Longitudinal Analysis of Privacy Labels in the Apple App Store
David G. Balash, Mir Masood Ali, Monica Kodwani, Xiaoyuan Wu, Chris Kanich, Adam J. Aviv
TL;DR
This study provides a large-scale, longitudinal analysis of Apple’s App Store privacy labels, tracking adoption, changes, and associations with app metadata across 66 weeks for over 1.6 million apps. It shows a steady rise in label adoption, driven largely by new apps, but reveals that labels are self-reported and often align with more data collection when updated, raising concerns about accuracy and utility for users. The work highlights systematic issues such as label misalignment, under-reporting of location data, and the potential of privacy labels to function as a set-once, convenience-driven mechanism rather than a reliable user-privacy guide. The findings offer baselines for future measurement and underscore the need for regulatory or design interventions to improve label accuracy, update communication, and user empowerment.
Abstract
In December of 2020, Apple started to require app developers to self-report privacy label annotations on their apps indicating what data is collected and how it is used.To understand the adoption and shifts in privacy labels in the App Store, we collected nearly weekly snapshots of over 1.6 million apps for over a year (July 15, 2021 -- October 25, 2022) to understand the dynamics of privacy label ecosystem. Nearly two years after privacy labels launched, only 70.1% of apps have privacy labels, but we observed an increase of 28% during the measurement period. Privacy label adoption rates are mostly driven by new apps rather than older apps coming into compliance.

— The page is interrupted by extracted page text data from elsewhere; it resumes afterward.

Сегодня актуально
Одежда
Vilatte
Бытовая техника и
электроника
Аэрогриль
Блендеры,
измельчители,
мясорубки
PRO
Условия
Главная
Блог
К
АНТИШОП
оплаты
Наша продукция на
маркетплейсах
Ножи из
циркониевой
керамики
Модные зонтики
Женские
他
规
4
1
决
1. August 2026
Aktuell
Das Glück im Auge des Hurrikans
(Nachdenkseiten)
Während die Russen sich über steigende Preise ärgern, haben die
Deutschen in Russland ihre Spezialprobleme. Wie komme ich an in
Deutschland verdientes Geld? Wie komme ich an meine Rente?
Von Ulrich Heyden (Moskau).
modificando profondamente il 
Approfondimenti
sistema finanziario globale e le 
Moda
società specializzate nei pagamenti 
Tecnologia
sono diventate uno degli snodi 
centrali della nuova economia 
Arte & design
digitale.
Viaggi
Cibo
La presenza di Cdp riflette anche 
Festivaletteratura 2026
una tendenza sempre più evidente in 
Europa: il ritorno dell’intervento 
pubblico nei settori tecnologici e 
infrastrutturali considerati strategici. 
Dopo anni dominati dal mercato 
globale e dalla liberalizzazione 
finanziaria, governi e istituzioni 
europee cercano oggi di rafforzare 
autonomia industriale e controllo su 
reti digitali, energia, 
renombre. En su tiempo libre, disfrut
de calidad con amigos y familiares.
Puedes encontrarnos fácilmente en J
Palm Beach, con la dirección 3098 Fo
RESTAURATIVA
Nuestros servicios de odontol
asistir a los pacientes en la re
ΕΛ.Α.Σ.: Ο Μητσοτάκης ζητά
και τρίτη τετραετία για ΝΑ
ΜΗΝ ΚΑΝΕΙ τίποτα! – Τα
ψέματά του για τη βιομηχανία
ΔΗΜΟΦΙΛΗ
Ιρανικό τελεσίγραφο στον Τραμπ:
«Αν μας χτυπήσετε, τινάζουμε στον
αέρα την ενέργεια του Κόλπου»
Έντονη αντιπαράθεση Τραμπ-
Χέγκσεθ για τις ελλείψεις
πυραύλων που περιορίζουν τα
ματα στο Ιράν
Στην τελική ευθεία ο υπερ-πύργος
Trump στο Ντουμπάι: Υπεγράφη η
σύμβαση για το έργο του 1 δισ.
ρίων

Of apps with labels, 18.1% collect data used to track users, 38.1% collect data that is linked to a user identity, and 42.0% collect data that is not linked. A surprisingly large share (41.8%) of apps with labels indicate that they do not collect any data, and while we do not perform direct analysis of the apps to verify this claim, we observe that it is likely that many of these apps are choosing a Does Not Collect label due to being forced to select a label, rather than this being the true behavior of the app. Moreover, for apps that have assigned labels during the measurement period nearly all do not change their labels, and when they do, the new labels indicate more data collection than less. This suggests that privacy labels may be a ``set once'' mechanism for developers that may not actually provide users with the clarity needed to make informed privacy decisions.